Most states are required, either statutorily or 
constitutionally, to balance their state budgets which 
typically are based on anticipated revenue and spending for the 
fiscal cycle.\17\ When revenue declines or spending increases 
during the fiscal cycle, states begin to run a deficit which 
means cutting spending or raising taxes.
---------------------------------------------------------------------------
    \14\H.R. 3086, Sec. 2(b) (2013).
    \15\The Permanent Internet Tax Freedom Act: Markup of H.R. 3086 
Before the H. Comm. on the Judiciary, 113th Cong. 11 (June 18, 2014) 
(amendment of Ranking Member John Conyers, Jr.).
    \16\The amendment failed by a roll call vote of 12-21. Id. at 50.
    \17\Nat'l Ass'n of State Budget Officers, Budget Processes in the 
States 40 (Summer 2008).
---------------------------------------------------------------------------
    If state and local governments choose to cut spending, then 
essential government services--such as educating our children, 
maintaining needed transportation infrastructure, and providing 
essential public health and safety services--will suffer. If 
state and local governments choose to raise taxes, then they 
would be forced to shift the tax burden onto other taxpayers, 
such as retailers, consumers, and homeowners, through increased 
property, income, and sales taxes. In sum, H.R. 3086 will 
burden taxpayers while excluding an entire industry from paying 
their fair share of taxes.
    Instead of limiting the tax base for state and local 
governments, Congress should be focusing on meaningful ways to 
help state and local governments and by extension, taxpayers 
and local retailers. One such approach is by passing 
legislation that would address the remote sales tax issue.

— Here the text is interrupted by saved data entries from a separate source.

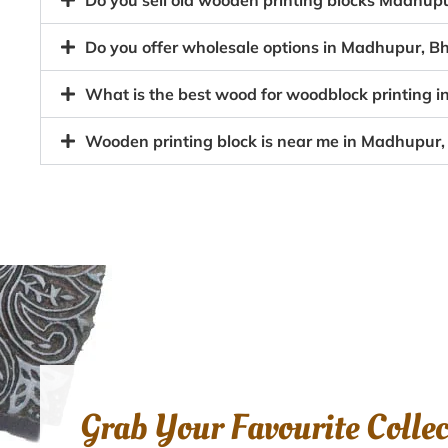
Do you sell old wooden printing blocks Madhu
Do you offer wholesale options in Madhupur, Bh
What is the best wood for woodblock printing 
Wooden printing block is near me in Madhupur
Grab Your Favourite Colle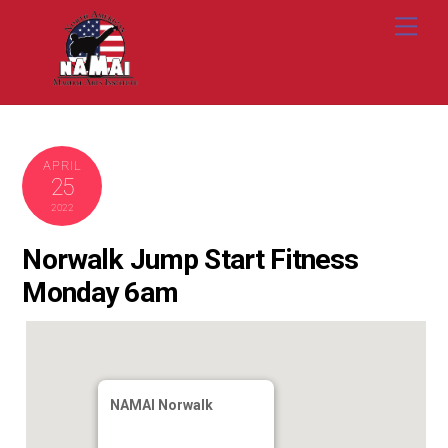
Skip
Me
to
content
APRIL
25
2022
Norwalk Jump Start Fitness
Monday 6am
NAMAI Norwalk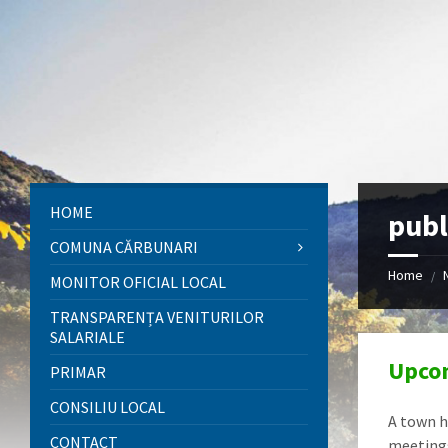
Skip
Skip
Skip
to
to
to
content
left
footer
sidebar
HOME
publ
COMUNA CĂRBUNARI
Home
/
MONITOR OFICIAL LOCAL
TRANSPARENȚA VENITURILOR
SALARIALE
Upcom
PRIMAR
CONSILIU LOCAL
A town h
CONTACT
meetings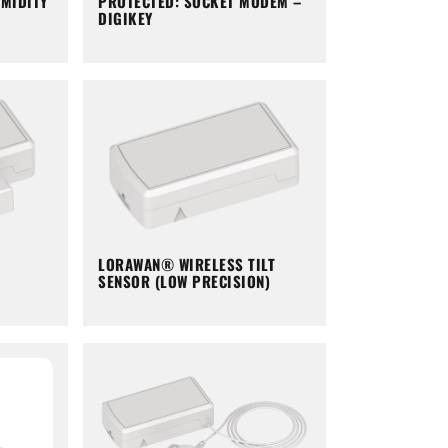
PROTECTED: SOCKET MODEM –
MIDITY
DIGIKEY
LORAWAN® WIRELESS TILT
SENSOR (LOW PRECISION)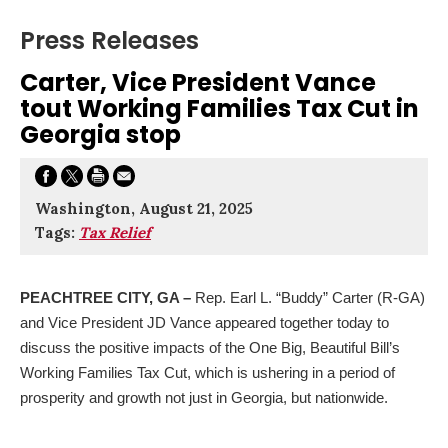
Press Releases
Carter, Vice President Vance
tout Working Families Tax Cut in
Georgia stop
Washington, August 21, 2025
Tags:
Tax Relief
PEACHTREE CITY, GA
–
Rep. Earl L. “Buddy” Carter (R-GA)
and Vice President JD Vance appeared together today to
discuss the positive impacts of the One Big, Beautiful Bill’s
Working Families Tax Cut, which is ushering in a period of
prosperity and growth not just in Georgia, but nationwide.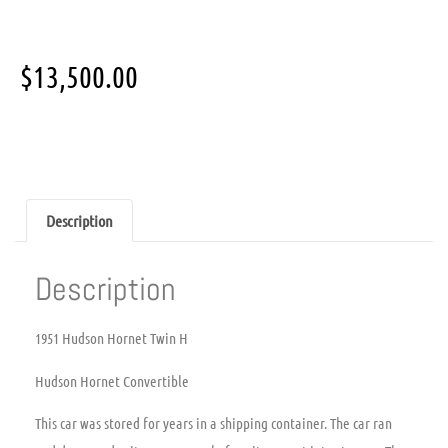
$
13,500.00
Description
Description
1951 Hudson Hornet Twin H
Hudson Hornet Convertible
This car was stored for years in a shipping container. The car ran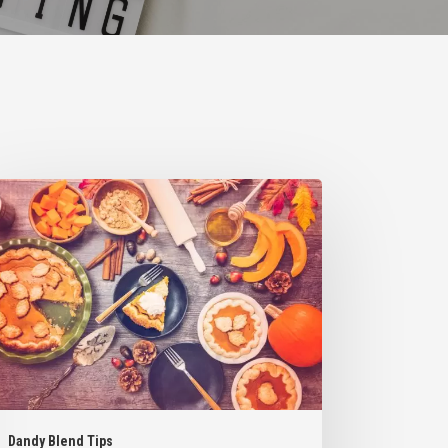
ys
orporate
ndy
nd
o
r
orite
nksgiving
serts
Dandy Blend Tips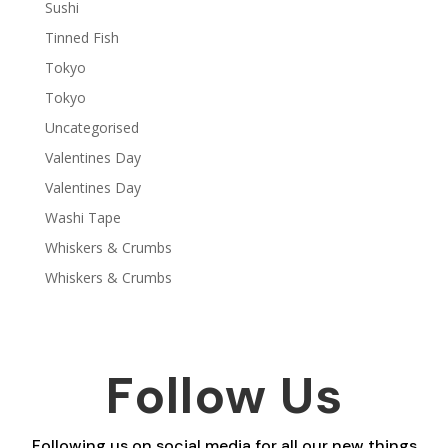
Sushi
Tinned Fish
Tokyo
Tokyo
Uncategorised
Valentines Day
Valentines Day
Washi Tape
Whiskers & Crumbs
Whiskers & Crumbs
Follow Us
Following us on social media for all our new things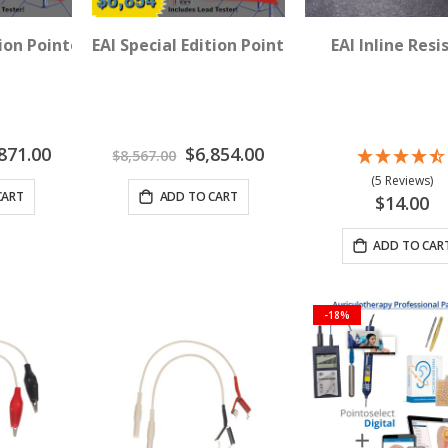
 TX Room - 3 Device Package
tion Pointoselect Digital 2 TX Room - 6 Device Package
EAI Special Edition Pointoselect Digital 3 T
EAI Inline Resi
al
Special
871.00
$6,854.00
$8,567.00
Price
(5 Reviews)
CART
ADD TO CART
$14.00
ADD TO CAR
-18%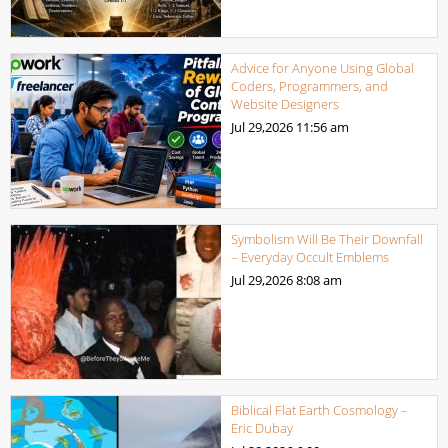
Advice for Anyone Using Global
Coders, Programmers, and
Website Designers
Jul 29,2026
11:56 am
Symbolism Will Be Their Downfall
– Everyday Occult Emblems
Jul 29,2026
8:08 am
Biblical Flat Earth Cosmology –
Eric Dubay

The 
Senate has already acted by passing the Marketplace Fairness 
Act of 2013.\18\ Under that bill, remote sellers who currently 
do not collect sales taxes would be incentivized through free 
tax collection software and services to collect the taxes and 
remit them to the states in which they are due. That bill would 
also require states to simplify several procedures which will 
benefit retailers. Such legislation could help states and local 
governments collect the over $23 billion in estimated 
uncollected sales taxes each year.\19\
---------------------------------------------------------------------------
    \18\See H.R. 743, 113th Cong. (2013) (as passed by Senate, May 6, 
2013).
    \19\See Exploring Alternative Solutions on the Internet Sales Tax 
Issue: Hearing Before the H. Comm. on the Judiciary, 113th Cong. 212 
(2014) (Written statement of Nat'l Governors Ass'n, et al.).
---------------------------------------------------------------------------
    Not only do state and local governments suffer, local 
retailers--who have to collect sales taxes--are increasingly 
losing to out-of-state businesses that do not collect these 
taxes. Retail competitors should be able to compete on a level 
playing field with their Internet counterparts at least with 
respect to sales tax policy. The House should do its part and 
address the remote sales tax disparity before the end of this 
Congress.

                               CONCLUSION

    H.R. 3086 is misguided legislation that will devastate 
state revenues especially for those states currently protected 
by the grandfather clause, could force state governments to 
eliminate essential governmental programs and services, and 
burden taxpayers. For all of these reasons, we respectfully 
dissent.

                                   John Conyers, Jr.
                                   Jerrold Nadler.
                                   Robert C. ``Bobby'' Scott.
                                   Sheila Jackson Lee.
                                   Judy Chu.
                                   David N. Cicilline.